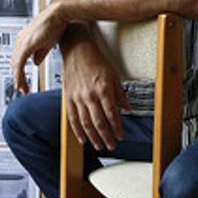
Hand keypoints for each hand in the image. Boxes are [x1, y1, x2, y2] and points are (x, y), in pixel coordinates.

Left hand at [10, 1, 69, 93]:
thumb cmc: (56, 24)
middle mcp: (21, 40)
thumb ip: (40, 53)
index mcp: (25, 39)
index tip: (23, 81)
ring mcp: (22, 42)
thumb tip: (35, 62)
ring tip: (22, 88)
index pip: (18, 58)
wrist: (60, 14)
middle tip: (22, 87)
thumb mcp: (47, 42)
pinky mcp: (26, 45)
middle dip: (18, 77)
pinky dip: (19, 75)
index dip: (20, 71)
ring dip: (18, 78)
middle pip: (14, 63)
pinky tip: (21, 82)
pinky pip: (19, 64)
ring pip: (15, 65)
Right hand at [62, 35, 130, 151]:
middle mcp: (90, 95)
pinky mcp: (68, 99)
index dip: (117, 128)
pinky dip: (77, 131)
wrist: (77, 51)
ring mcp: (77, 98)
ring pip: (85, 123)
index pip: (112, 114)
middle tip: (112, 145)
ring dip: (93, 137)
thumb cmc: (96, 61)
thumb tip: (129, 108)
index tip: (121, 136)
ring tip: (100, 146)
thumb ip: (120, 94)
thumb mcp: (114, 76)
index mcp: (103, 89)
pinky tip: (83, 139)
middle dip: (106, 136)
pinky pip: (72, 119)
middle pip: (98, 122)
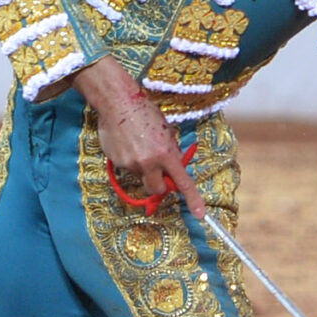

++++

Pictures in the listing above must be skipped; everything else should be copied exactly.

→ Written response:
Hand keypoints for each hand in the image. Boxes are [x1, y1, x2, y2] and points are (x, y), in pixel coordinates.

Left hand at [10, 1, 69, 93]:
thumb cmc: (56, 24)
middle mcp: (21, 40)
thumb ip: (40, 53)
index mcp: (25, 39)
index tip: (23, 81)
ring mcp: (22, 42)
thumb tip: (35, 62)
ring tip: (22, 88)
index pip: (18, 58)
wrist: (60, 14)
middle tip: (22, 87)
thumb mcp: (47, 42)
pinky mcp: (26, 45)
middle dip: (18, 77)
pinky dip: (19, 75)
index dip: (20, 71)
ring dip: (18, 78)
middle pip: (14, 63)
pinky tip: (21, 82)
pinky pip: (19, 64)
ring pip: (15, 65)
Right hand at [62, 35, 130, 151]:
middle mcp: (90, 95)
pinky mcp: (68, 99)
index dip: (117, 128)
pinky dip: (77, 131)
wrist: (77, 51)
ring mcp: (77, 98)
ring pip: (85, 123)
index pip: (112, 114)
middle tip: (112, 145)
ring dip: (93, 137)
thumb cmc: (96, 61)
thumb tip: (129, 108)
index tip: (121, 136)
ring tip: (100, 146)
thumb ip: (120, 94)
thumb mcp: (114, 76)
index mcp: (103, 89)
pinky tip: (83, 139)
middle dip: (106, 136)
pinky pip: (72, 119)
middle pip: (98, 122)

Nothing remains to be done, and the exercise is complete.